Brad Gilbert believes Roger Federer will have hard times once he hit the court again at the beginning of 2021. The 38-year-old Swiss announced on Wednesday that he had to undergo the second arthroscopic procedure on his right knee in the last four months, opting to stay away from the Tour if the season resumes in the following months.
In the message shared with his fans, Roger explained his decision, saying the first surgery wasn't enough to take the pain away and that he underwent another one a few weeks ago, hoping to play at his 100% in the season ahead of us.
In Gilbert's opinion, it will be hard for Federer to gain the rhythm again after such a long break and at 39, pointing out that the game has changed since the time of Ken Rosewall and Jimmy Connors. They were capable of delivering notable results at Majors at 39, and we should see if the Swiss is capable of repeating that, especially if he falls through the rankings and travel to Melbourne unseeded.

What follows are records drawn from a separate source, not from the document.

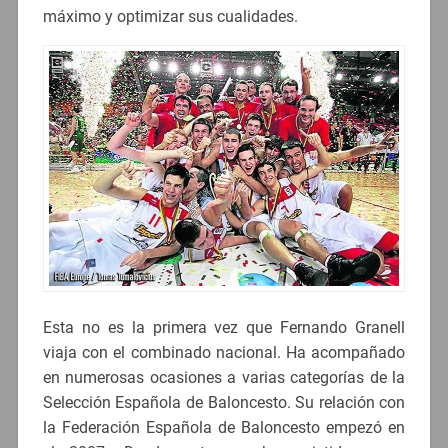
máximo y optimizar sus cualidades.
Esta no es la primera vez que Fernando Granell
viaja con el combinado nacional. Ha acompañado
en numerosas ocasiones a varias categorías de la
Selección Española de Baloncesto. Su relación con
la Federación Española de Baloncesto empezó en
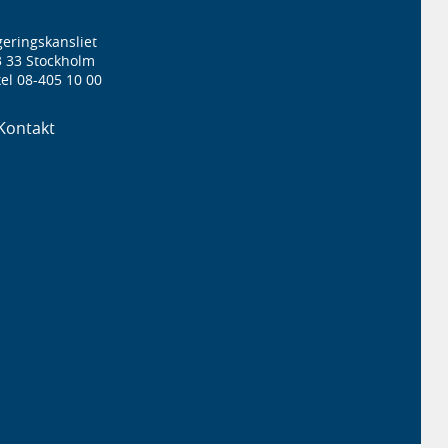
eringskansliet
3 33 Stockholm
el 08-405 10 00
Kontakt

Roger Federer has been ranked in the top-20 since April 2001 and that streak should come to its end if the season resumes in the following months.
He is still ranked in the top-4 despite being one of the oldest players left on the Tour, undergoing the first surgery in February after reaching the semi-final at the Australian Open, hoping to start competing again in June.
Instead of that, the coronavirus has halted the action since early March, forcing the players to stay at their homes and providing more time for Roger to recover and continue the season. Nonetheless, the Swiss couldn't get at 100% in the recent weeks, deciding to skip the rest of the year and undergo the second surgery that should make him competitive again in 2021, eager to fight against the rivals from the top and chase more records.
"I'm not going to write him off, but this is concerning in his recovery from right knee surgery in February," Brad Gilbert said. "Thirty-nine ain't what it used to be, that's for sure. But if tennis gets going again, he'll probably be unseeded for the Australian Open in 2021 because he played so little early this year; that could mean trouble.
We are in uncharted territory, the way guys are training and taking care of themselves. Sure, Ken Rosewall and Jimmy Connors played at Majors after turning 39, but today's game is more physical and the players are tougher. When you take that much time off, even at 25, 26, it can take six months to get your mojo back.
It's not like you can take your time at 39, especially if you're not protected by seeding, like Roger Federer at the Australian Open."